Cleetus then points out that Unemployed himself had to make a list of women he’d be interested in meeting on the show, so what’s the difference? Cleetus simply went out on one date with one lady, and it was lovely, but then he had a better date with a different lady. WHAT’S THE BIG DANG DEAL? But despite this not being a collection of the highest IQs in the world, the men are not that stupid, and are like, “OH COME ON, DUDE.”
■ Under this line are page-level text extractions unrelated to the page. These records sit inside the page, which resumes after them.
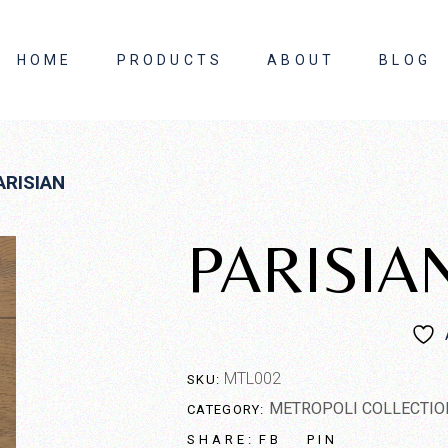
HOME
PRODUCTS
ABOUT
BLOG
About Us
ARISIAN
Contact Us
PARISIA
MTL002
SKU:
METROPOLI COLLECTIO
CATEGORY:
FB
PIN
SHARE:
Unemployed then tries to explain that Cleetus is using circular reasoning, but instead describes it as “circular references” before clearly completely losing his grip on the point he is trying to make and the next thing you know he’s burbling something incomprehensible about “straight edges” and  how Cleetus needs to “solve the circular reference by taking out the circularity” and just, Dum-dum, just stop. Stop. Stop abusing the English language. Stop it. Please.

Anyway, the point is, Cleetus gets up and tries to leave but Unemployed goes and makes his best SCARY MEAN MAN FACE in Cleetus’ face for a hot second. And then Cleetus really does leave and then Unemployed threatens to knock his hillbilly teeth out before we cut to a dramatic TO BE CONTINUED card.

liz lemon 30 rock fresh hell tina.gif

 

Bachelor in Paradise airs Sundays and Mondays at 7 p.m. on ABC. Saints and tequila preserve me.